Fracture, d’Eliza Griswold
Dans sa ferme du comté de Washington, en Pennsylvanie, Stacey Haney élève seule ses enfants avec un salaire d’infirmière. Difficile dans ces conditions d’arriver à joindre les deux bouts et encore plus de rénover comme il le faudrait les bâtiments de la propriété pour y loger dans de meilleures conditions les animaux de la famille. Mais attachée aux lieux, à ces trois hectares de terrains transmis de génération en génération, Stacey ne compte pas partir. Alors quand Range Ressources, entreprise spécialisée dans l’exploitation du gaz de schiste par le biais de la technique de la fracturation hydraulique, lui propose un bail comme à de nombreux autres propriétaires de cette région du Nord-Est des États-Unis, Stacey hésite bien un peu, mais elle signe. Il faut dire que dans cette région minière qui a subit tour à tour au fil des siècles passés l’exploitation effrénée du bois, puis du charbon pour nourrir les aciéries, et qui a fini par péricliter, l’idée que le commun des mortels puisse enfin toucher quelques revenus sur ses terres à de quoi séduire. Et si en plus on peut faire acte de patriotisme en aidant le pays à atteindre enfin l’indépendance énergétique, alors il n’y a pas à hésiter.
Quand la journaliste Eliza Griswold rencontre Stacey Haney et ses enfants en 2011, cette dernière ne se fait plus d’illusions : dans ce coin des Appalaches où, hors des agglomérations, il n’y a pas de système de distribution d’eau, le puits des Haney est pollué, les animaux développent des maladies étranges avant de mourir et surtout Harley, le fils aîné de Stacey, maladivement amaigri, dépérit.

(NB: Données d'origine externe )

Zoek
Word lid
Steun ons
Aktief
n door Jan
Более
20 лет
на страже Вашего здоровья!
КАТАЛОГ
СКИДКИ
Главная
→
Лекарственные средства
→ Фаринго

De là part l’enquête de Griswold qui va suivre plusieurs années durant le combat de Stacey et d’une partie de ses voisins, aidés par un cabinet d’avocats, contre la Range Ressources, mais aussi contre les différentes agences locales ou fédérales qui laissent le champ libre à l’entreprise.
Car pauvres parmi les pauvres, les Haney et leurs voisins, à travers leur action, mettent à mal des équilibres précaires. Économiques d’abord. Dans cette région des Appalaches structurellement en crise depuis la désindustrialisation et encore balayée par celle des subprimes en 2008, la pluie de dollars que fait tomber la Range Ressources sur les plus gros propriétaires mais aussi sur l’économie locale qui profite de l’arrivée d’ouvriers et d’ingénieurs qui consomment et ont besoin de se loger, est une manne inespérée. Sociaux ensuite. Au fur et à mesure que le combat de Stacey Haney devient visible, se fait entendre hors de la communauté, celle-ci commence à se diviser et Stacey, peu à peu, s’y trouve marginalisée.
Prix Pulitzer 2019, Fracture est particulièrement réussi en ce qu’Eliza Griswold ne se contente ni d’écrire un long livre technique sur les méthodes des compagnies gazières, ni de se lancer dans le récit empathique du combat de Stacey Haney. Son essai englobe tout cela, certes, mais avec assez de recul pour ne pas verser dans le réquisitoire – quand bien même elle a de toute évidence choisi son camp – et surtout une manière extrêmement fluide d’expliquer tout le processus économique et politique qui a mené à cette situation et toutes les conséquences qui en découlent sur ces plans-là mais aussi, donc, sur le plan social et humain. Intelligemment construit de manière à toujours entretenir une forme de suspense, Fracture se lit comme un roman et c’est aussi cette richesse-là qui en fait une œuvre marquante. Non seulement on s’attache à des personnages bourrés de contradictions, mais par ailleurs, on découvre tout un système dans lequel tous les aspects que l’on a dit – financiers, politiques, économiques, sociaux – s’entremêlent pour donner à voir toute la complexité des choix qui sont faits au niveau familial, local, fédéral, le tout s’insérant dans une grande économie mondialisée. Passionnant.
Eliza Griswold, Fracture (Amity an Prosperity, 2018), Globe, 2020. Traduit par Séverine Weiss. 416 p.